Chef Brody enjoys the bridge club that uses the private dining room nearly all day on Thursdays in his decidedly hip Zen restaurant. Alyce and Doug will soon have their limited edition Sweet Home Farm single malt scotch soaked jubilee cheese available, but you have to find their farm first. Bluefish can put up a surprising struggle when you’re an out of practice fisherman, but captain Mike of Inshore Charters was cool and non-judgmental. Mild weather, powder white sand, blue water, butterflies and good food do create tranquility on Alabama’s gulf shore.
Open only 18 months, Zen is Lane and Ginny Gilbert’s third restaurant in Alabama’s Orange Beach. Although traditional southern fried seafood is some of the best of its genre, it’s refreshing to see the trend among restaurants along the Gulf of Mexico toward more eclectic menus. Executive chef and manager Brody Olive has, with some playfulness, positioned Zen’s cuisine along the Pacific Rim yet manages to utilize the top quality abundance of local seafood and produce.
Sushi, stir fry and tempura stations dominate the kitchen and with advance reservations, small groups may arrange cooking demonstrations. The kitchen looks out onto a spacious dining room with a minimalist decor, keeping with the Pacific Rim bent of the food. Light, crisp tempura fried mushrooms and shrimp are served with a variety of savory sauces. Stir fries with rice or bean thread noodles may include local crab, chicken, shrimp, chorizo sausage and any number of vegetables. Traditional sashimi shares space with playful sushi rolls such as the Rockefeller – fried oysters, smoked bacon, baby spinach and parmesan horseradish.
Asian influence is found in some of the entrees with hoisin glazed filet mignon a good example. Imagination extends to the bar with Zen gaining a reputation for Pacific/Gulf fusion blends. The zentini combines medori, vodka, triple sec, lime and pineapple juices while the sake-politan mixes sake, triple sec, cranberry juice and lime. An interesting note is the kitchen’s use of sake to deglaze the stir fry pans.
Sweet Home Farm is only 20 miles from Zen’s resort location on Perdido Beach, but you may need a GPS to find Elberta, Al. That’s exactly how Michigan transplants Alyce Birchenough and Doug Wolbert like it. Already dairy farmers, they established their 60 acres in 1984 as Alabama’s first cheese producing farmstead. Doug believes guernsey cows have the proper fat to protein ratio and natural levels of beta carotene for color to produce high quality artisan cheeses.
Alyce is the cheese maker maintaining 18 varieties on average and using several unique recipes. All are raw milk aged cheeses, including goats milk. Elberta is the most popular with a surprisingly creamy mouthfeel. Sweet Home Farm makes a very limited supply of specialty cheeses such as a jubilee cheese soaked for two months in single malt scotch. They sell quickly when available. Cajun spice is good melted in grits. Garlic blue with crackers and red wine or on a burger is terrific. Fennel gouda would pair nicely with salad, in grilled cheese or grated over roasted vegetables.

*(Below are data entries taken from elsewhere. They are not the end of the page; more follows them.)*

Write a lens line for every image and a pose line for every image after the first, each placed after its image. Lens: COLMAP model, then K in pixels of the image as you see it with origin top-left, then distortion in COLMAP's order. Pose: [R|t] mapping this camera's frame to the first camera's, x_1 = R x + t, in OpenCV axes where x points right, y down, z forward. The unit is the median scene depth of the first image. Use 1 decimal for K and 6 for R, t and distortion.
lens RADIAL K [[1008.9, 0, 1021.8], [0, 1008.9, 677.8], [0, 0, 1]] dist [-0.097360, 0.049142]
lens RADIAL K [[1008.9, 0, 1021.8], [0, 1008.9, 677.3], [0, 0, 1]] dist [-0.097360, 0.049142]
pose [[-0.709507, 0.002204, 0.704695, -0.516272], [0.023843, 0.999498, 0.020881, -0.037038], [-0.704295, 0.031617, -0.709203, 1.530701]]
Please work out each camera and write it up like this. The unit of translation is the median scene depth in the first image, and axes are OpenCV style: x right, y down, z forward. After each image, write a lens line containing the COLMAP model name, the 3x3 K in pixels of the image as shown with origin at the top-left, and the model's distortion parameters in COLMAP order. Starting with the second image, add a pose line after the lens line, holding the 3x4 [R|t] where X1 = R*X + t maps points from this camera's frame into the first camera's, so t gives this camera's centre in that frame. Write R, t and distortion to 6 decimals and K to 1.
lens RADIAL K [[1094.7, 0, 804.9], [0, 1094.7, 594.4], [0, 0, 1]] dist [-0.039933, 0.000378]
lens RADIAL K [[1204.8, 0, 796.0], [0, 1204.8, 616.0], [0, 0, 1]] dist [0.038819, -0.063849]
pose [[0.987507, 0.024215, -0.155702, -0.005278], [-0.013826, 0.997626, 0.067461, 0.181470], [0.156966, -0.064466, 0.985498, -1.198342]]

Sweet Home Farm’s store is open Friday and Saturday only and additionally on the Wednesday before both Thanksgiving and Christmas. All the business they wish to handle is generated through word of mouth advertising with no internet, no wholesale and no mail order. Several fine Gulf Shore and Orange Beach restaurants are among Sweet Home Farm’s steady clientele. The compact store sells excellent local artisan breads and will vacuum seal cheese purchases making transport easier.
You might want some of the cheese if you wish to take a break while fishing on one of Inshore Charters’ boats, located at Zeke’s Landing, a restaurant, entertainment and marina complex on popular Pardido Beach. Separated by several dozen yards may be customers enjoying a cocktail while fresh fish from a recent catch are being gutted and filleted at the end of the dock. Captain Mike Weaver is professional yet clearly takes pleasure in taking people fishing.
The inlets that snake through the barrier islands around Orange Beach and Gulf Shores are home to many varieties of fish and seafood. Using live shrimp for bait, a short pleasant two hour trip in Cotton Bayou produced several feisty bluefish and two delectable sheepshead fish. From the boat, dozens of people are visible fishing off the miles of protected beach along Gulf Islands National Seashore. If the attainment of zen is your goal, then Alabama’s gulf shore does provide tranquility among condos, beach houses and a vibrant night life.